Start of Block

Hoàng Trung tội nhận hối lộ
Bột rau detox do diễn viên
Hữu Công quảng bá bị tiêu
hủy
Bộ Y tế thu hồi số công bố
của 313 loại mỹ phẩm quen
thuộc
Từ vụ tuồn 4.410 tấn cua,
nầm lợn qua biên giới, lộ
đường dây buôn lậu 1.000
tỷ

End of Block
Start of Block

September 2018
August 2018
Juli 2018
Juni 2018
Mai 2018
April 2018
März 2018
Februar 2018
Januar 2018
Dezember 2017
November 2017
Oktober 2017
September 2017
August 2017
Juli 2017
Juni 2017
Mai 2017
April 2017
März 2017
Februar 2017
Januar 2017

End of Block

:: What this task involves ::
From the entries above, write out only the lines starting at the line that holds "Januar 2018" and ending at the line that holds "Januar 2017", keeping both and matching them exactly.

:: Your response ::
Januar 2018
Dezember 2017
November 2017
Oktober 2017
September 2017
August 2017
Juli 2017
Juni 2017
Mai 2017
April 2017
März 2017
Februar 2017
Januar 2017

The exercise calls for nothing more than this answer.